== Provided entries

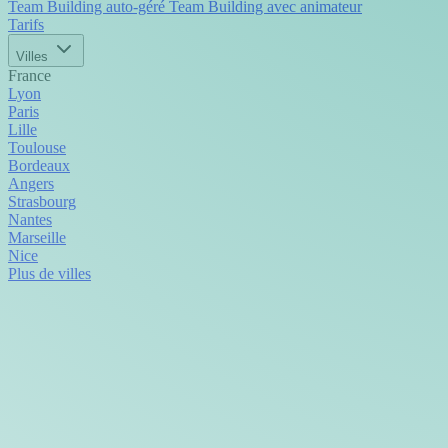
Team Building auto-géré
Team Building avec animateur
Tarifs
Villes
France
Lyon
Paris
Lille
Toulouse
Bordeaux
Angers
Strasbourg
Nantes
Marseille
Nice
Plus de villes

====

● **Work instruction**: Can you copy the text lines of all the items above, line for line, without including the pictures?

● **The completed task**:
Team Building auto-géré
Team Building avec animateur
Tarifs
Villes
France
Lyon
Paris
Lille
Toulouse
Bordeaux
Angers
Strasbourg
Nantes
Marseille
Nice
Plus de villes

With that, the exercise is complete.